Most of these are nitpicks, but I think this needs performance testing and the inlining issue needs to be addressed. One thing to be wary of is that some HashTable methods are both called internally by HashTable and from HashMap and HashSet, these may need both inline and non-inline variants.

r- for this and the performance testing, but call it an r+ if you address these issues.

Comment 5 Darin Adler 2006-03-31 08:27:26 PST
(In reply to comment #4)
> +        const ValueType& operator*() const { return *(const ValueType*)&*m_impl; }
> +        const ValueType* operator->() const { return &**this; }
> 
> Maybe iterators should have a get() method? That would make these a bit easier
> to understand.

Sure that'd be fine.

> Wouldn't it actually be simpler to write operator* in terms of operator->
> rather than vice versa? (although I guess you'd have to call it explicitly).

Nah, I had it that way at first, but I like this way better. It seems clear that a get that returns a pointer would be the best way to make this readable.

> > RefCountManager
> 
> May I suggest RefCounter as the base name for this family of classes? I
> distrust classes with Manager in the name.

OK. I don't think these templates are really "counters" but I like your name anyway.

> +    template<typename T, typename U, typename V>
> +    inline typename HashSet<T, U, V>::iterator HashSet<T, U, V>::begin()
> 
> I'm not sure I dig this T, U, V[, W, X] convention. Why do this instead of
> making the template parameter names explicit? It seems like this could make it
> harder to figure out what's what in error messages.

I didn't experience any problems with error messages (and I saw quite a few while working on this).

With the full names being repeated over and over again, I find the code very hard to read. The terse names are great when the template parameters aren't even being used.

But it's a matter of taste and I'd be happy to put long names back for everything.

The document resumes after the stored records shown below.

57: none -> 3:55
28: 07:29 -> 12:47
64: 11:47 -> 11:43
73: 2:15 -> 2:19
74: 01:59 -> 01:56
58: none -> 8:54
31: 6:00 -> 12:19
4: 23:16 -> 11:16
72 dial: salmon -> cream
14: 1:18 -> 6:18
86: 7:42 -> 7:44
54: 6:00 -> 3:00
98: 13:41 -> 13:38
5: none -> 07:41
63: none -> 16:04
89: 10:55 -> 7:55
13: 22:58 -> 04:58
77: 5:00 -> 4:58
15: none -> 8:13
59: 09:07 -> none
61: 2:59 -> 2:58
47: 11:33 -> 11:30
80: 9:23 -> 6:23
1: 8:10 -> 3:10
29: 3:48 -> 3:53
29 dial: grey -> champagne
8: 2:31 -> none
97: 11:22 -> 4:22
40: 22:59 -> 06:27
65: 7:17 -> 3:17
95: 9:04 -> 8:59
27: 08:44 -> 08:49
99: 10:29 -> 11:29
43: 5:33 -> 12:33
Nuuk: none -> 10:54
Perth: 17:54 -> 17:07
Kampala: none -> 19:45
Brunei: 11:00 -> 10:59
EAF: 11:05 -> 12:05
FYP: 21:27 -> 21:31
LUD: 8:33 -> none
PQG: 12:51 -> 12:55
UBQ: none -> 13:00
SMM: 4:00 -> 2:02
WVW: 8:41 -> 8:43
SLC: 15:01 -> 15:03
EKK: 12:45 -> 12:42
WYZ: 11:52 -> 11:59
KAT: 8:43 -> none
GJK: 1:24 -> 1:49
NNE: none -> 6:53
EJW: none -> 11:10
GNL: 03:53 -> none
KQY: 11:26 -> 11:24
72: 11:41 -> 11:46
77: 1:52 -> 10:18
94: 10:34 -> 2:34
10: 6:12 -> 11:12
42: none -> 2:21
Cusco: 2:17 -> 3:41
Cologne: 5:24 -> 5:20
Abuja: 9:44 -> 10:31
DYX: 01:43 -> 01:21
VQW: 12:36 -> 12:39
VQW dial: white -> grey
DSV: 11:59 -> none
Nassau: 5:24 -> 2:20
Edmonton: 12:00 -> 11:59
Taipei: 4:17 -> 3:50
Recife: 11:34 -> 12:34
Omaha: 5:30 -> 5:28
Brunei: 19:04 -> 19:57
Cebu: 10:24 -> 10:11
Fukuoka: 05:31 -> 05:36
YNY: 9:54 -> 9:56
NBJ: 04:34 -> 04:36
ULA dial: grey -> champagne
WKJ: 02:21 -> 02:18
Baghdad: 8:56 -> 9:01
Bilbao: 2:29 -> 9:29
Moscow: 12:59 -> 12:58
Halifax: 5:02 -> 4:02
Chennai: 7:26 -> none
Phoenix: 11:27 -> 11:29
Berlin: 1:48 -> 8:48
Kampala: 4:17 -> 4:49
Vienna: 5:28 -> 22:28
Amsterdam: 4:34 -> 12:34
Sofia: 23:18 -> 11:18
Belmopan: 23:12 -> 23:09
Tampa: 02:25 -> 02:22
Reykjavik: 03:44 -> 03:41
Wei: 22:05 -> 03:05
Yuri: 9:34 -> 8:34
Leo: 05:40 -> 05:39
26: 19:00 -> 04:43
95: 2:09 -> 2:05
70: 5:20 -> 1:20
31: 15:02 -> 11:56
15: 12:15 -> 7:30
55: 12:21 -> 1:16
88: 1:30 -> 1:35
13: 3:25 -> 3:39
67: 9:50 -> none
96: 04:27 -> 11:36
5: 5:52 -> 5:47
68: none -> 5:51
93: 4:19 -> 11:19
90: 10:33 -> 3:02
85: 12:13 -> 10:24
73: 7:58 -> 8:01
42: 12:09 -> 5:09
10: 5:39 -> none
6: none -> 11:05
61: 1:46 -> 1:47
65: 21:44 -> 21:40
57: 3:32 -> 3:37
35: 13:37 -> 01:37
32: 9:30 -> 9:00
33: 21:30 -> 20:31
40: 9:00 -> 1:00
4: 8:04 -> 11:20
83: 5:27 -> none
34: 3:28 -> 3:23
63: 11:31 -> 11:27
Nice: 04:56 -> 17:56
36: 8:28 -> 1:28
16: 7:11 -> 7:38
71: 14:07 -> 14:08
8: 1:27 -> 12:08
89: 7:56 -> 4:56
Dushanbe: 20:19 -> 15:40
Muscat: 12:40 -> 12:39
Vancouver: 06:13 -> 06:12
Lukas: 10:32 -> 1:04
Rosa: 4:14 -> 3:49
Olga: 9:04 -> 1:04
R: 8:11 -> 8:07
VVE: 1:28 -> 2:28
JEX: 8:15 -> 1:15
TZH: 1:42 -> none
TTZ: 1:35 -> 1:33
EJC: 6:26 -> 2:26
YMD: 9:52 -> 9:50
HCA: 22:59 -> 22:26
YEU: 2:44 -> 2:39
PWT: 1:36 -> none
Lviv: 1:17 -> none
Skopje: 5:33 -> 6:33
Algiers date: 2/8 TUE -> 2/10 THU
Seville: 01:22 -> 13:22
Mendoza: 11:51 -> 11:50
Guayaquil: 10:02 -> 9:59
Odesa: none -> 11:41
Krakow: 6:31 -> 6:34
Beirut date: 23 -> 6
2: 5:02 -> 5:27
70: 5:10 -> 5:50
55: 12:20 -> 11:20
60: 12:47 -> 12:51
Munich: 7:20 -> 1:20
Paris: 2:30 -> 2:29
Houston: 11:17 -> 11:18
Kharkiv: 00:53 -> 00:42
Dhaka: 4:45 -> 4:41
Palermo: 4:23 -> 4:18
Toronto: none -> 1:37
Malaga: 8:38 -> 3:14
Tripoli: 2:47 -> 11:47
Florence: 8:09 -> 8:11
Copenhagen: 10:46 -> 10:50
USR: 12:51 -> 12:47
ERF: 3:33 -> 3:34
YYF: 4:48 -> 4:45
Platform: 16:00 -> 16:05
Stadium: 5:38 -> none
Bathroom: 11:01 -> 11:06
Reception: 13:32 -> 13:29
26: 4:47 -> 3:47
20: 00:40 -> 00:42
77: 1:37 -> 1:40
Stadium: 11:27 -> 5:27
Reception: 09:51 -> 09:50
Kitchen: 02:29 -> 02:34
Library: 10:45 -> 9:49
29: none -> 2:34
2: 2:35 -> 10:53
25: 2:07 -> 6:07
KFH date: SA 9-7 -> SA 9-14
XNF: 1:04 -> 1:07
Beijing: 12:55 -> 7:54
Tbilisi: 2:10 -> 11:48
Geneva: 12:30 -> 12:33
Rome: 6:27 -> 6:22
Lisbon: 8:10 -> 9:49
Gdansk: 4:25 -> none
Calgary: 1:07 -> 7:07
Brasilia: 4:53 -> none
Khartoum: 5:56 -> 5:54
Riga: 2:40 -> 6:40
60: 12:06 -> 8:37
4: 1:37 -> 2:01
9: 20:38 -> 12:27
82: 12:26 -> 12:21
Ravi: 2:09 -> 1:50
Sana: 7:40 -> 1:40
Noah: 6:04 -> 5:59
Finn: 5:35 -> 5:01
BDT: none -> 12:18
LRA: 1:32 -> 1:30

> -        typedef HashSet<Value, HashFunctions, Traits> T;
> -        typename T::iterator end = collection.end();
> -        for (typename T::iterator it = collection.begin(); it != end; ++it)
> -            delete (*it);
> +        typedef typename HashTableType::iterator iterator;
> +        iterator end = collection.end();
> +        for (iterator it = collection.begin(); it != end; ++it)
> +            delete *(ValueType*)&*it;
> 
> Not sure why this change - wouldn't using the HashSet's own iterator still
> work? The *)&* is a bit perlish.

I think it would work. I'll make the change.

This code went through many iterations and I guess it's now back where we started. I still think my approach of using a typedef for the iterator rather than for T is nicer so I'll probably do that.

> +    template<> struct IntTypes<1> { typedef signed char SignedType; typedef
> unsigned char UnsignedType; };
> +    template<> struct IntTypes<2> { typedef short SignedType; typedef unsigned
> short UnsignedType; };
> +    template<> struct IntTypes<4> { typedef int SignedType; typedef unsigned
> UnsignedType; };
> +    template<> struct IntTypes<8> { typedef long long SignedType; typedef
> unsigned long long UnsignedType; };
> 
> Here and in the intHash function below, wouldn't it be better to use int8_t,
> uint32_t, etc, to be explicit about the size of the type?

Yes, I think it would.

> In general, I don't think the inlining is being done at the right level to get
> good code sharing out of this.  Ideally, every HashSet or HashMap method would
> be inline and would call some non-inline HashTable method (or inline if
> sufficiently trivial) while at the same time HashMap had inline versions for
> its own internal use.

I agree.

> To cite an example I think is wrong:
> 
> HashSet::add - non-inline
> HashTable::add - inline
> HashMap::add - non-inline
> 
> It should be the other way around now for good code sharing, since HashMap and
> HashSet have the true key / value types embedded in their type signature, but
> HashTable only knows about the storage types.

You picked the one example that's different from the others, and for this one I believe you are mistaken.

The HashTable::add used here is a template that takes an additional parameter for the translator. Because of that, I don't think we can get any code reuse, so it makes sense of the HashTable::add to be inline and the HashSet and HashMap ones not to be.

But the principle seems clearly correct for almost every other function.